God created sex. It is wonderful. When a man and wife have sex, it is the closest and most vulnerable they will be with each other. They know each other. This knowledge is deep and profound. But it is used to create life not an identity.

I talked earlier about how the church does a poor job of talking about abstinence in our culture.

But, as a church, when we accept these two lies, we help the evolution of the lie.

When we adopt Rachel Held Evans’ viewpoint. We help to feed it.

So, what do we need to do? Embrace truth not run from it.

When our sons and daughters ask us questions about sexuality, we need to be prepared with truth. Instead of freaking out, we need to understand what is really being asked.

Why don’t I fit in?

A child who doesn’t have a sexual thought at 10 is asking about why they aren’t normal or why they don’t fit in. They are looking for answers. The truth is that at one point or another none of us fit in right. It is the awkwardness of dealing with other humans. As adults, we experience the same problems.

I don’t understand my thoughts?

Our mind is a weird place. We think a lot of weird and bizarre things. But thinking doesn’t mean we have to act. In fact, there are a lot of internal battles in our conscience that we have to control. That process is a part of growing up as well.

Something happened I don’t know how to explain or talk about?

Whether they happened on a pornographic website.
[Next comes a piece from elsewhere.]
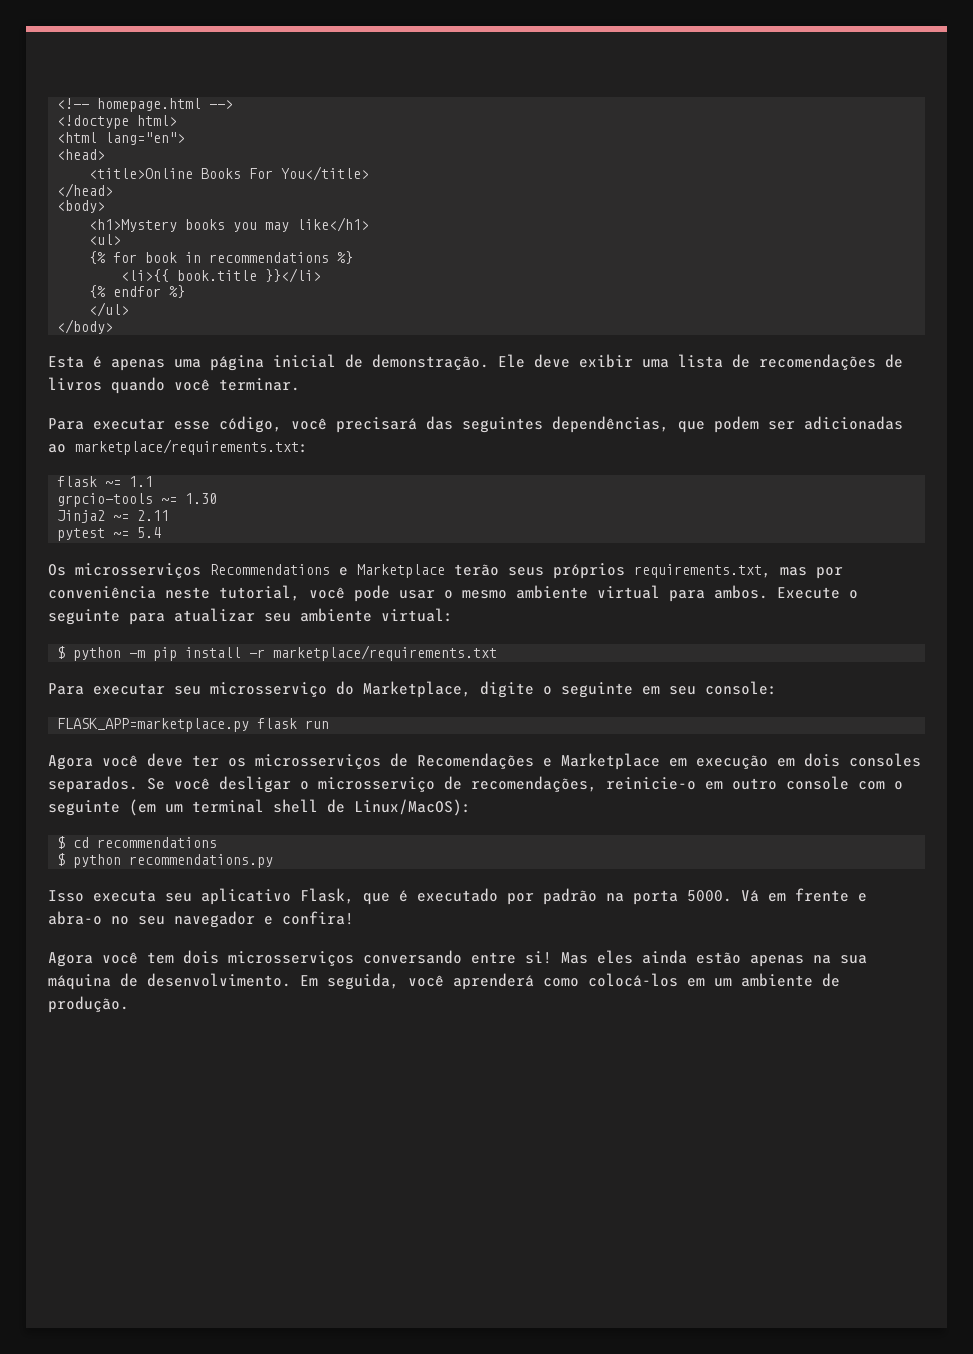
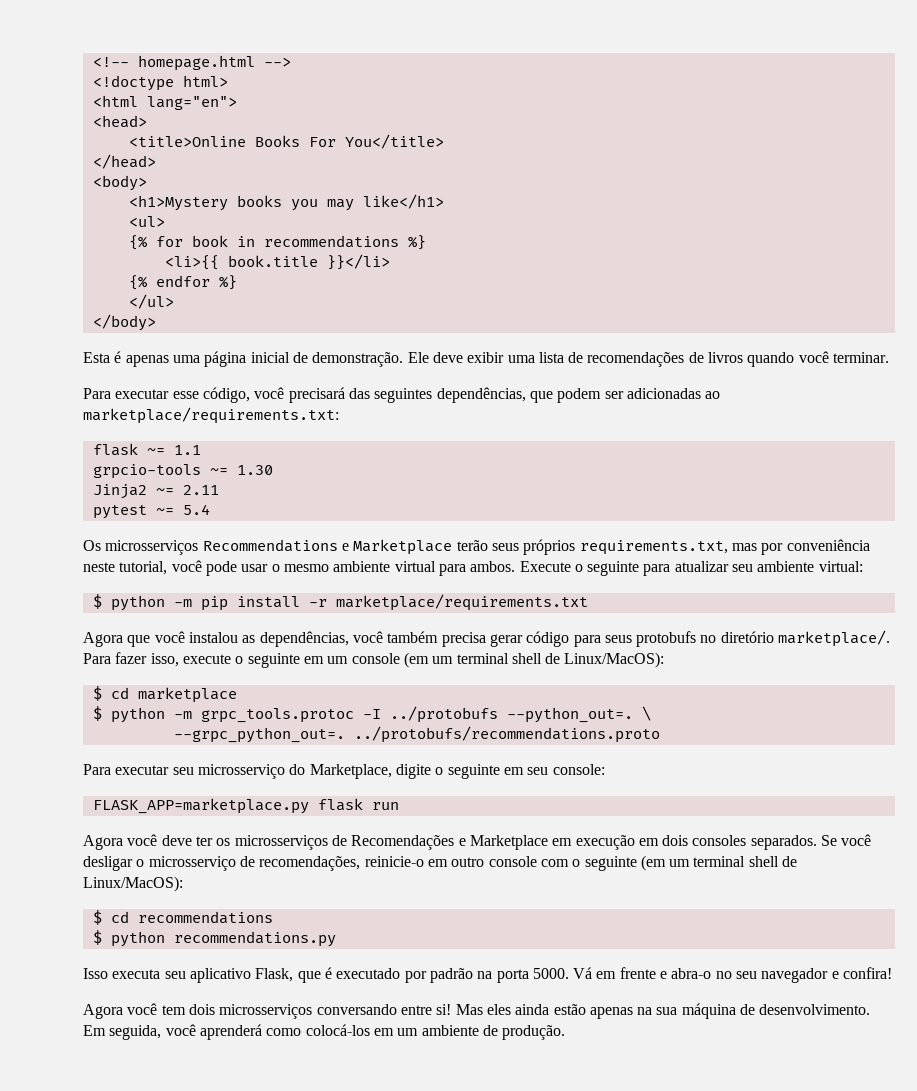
(498, 653) none -> [83,630,891,647] [83,652,665,668] [92,686,237,703] [92,706,651,723] [173,726,660,743] // Agora que você instalou as dependências, você também precisa gerar código para seus protobufs no diretório marketplace/. Para fazer isso, execute o seguinte em um console (em um terminal shell de Linux/MacOS): // $ cd marketplace // $ python -m grpc_tools.protoc -I ../protobufs --python_out=. \ // --grpc_python_out=. ../protobufs/recommendations.proto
Or were molested by a family member, friend, or playmates. Somethings are hard for a child to digest. And there are a lot of people in the gay community who have deep pain from a robbing of their innocence. We have to understand that we live in an evil world and evil people like easy targets. That is why they prey on our young.

God has not called us to sin. He has not created us to run afoul of his laws. And we control our actions.

So, let’s speak truth to the lies.

And let’s speak that truth in love.

And let’s embrace the fact that God is a Creator. And a man who is a creator is not automatically afoul of God’s law. In fact, we can harness that in the church. The church used to be the place where creativity reigned. Where art and theatre were financed. We have lost that, to much cultural detriment I might add.

And most importantly we should never let our sin be our identity. Because it is never our identity to Jesus.

7 Responses to “The Evolution of a Lie: An Improper View of Masculinity”

  1. Gary Wiram January 5, 2014 at 8:59 am #

    Enlightening observations. Thanks, Nathan.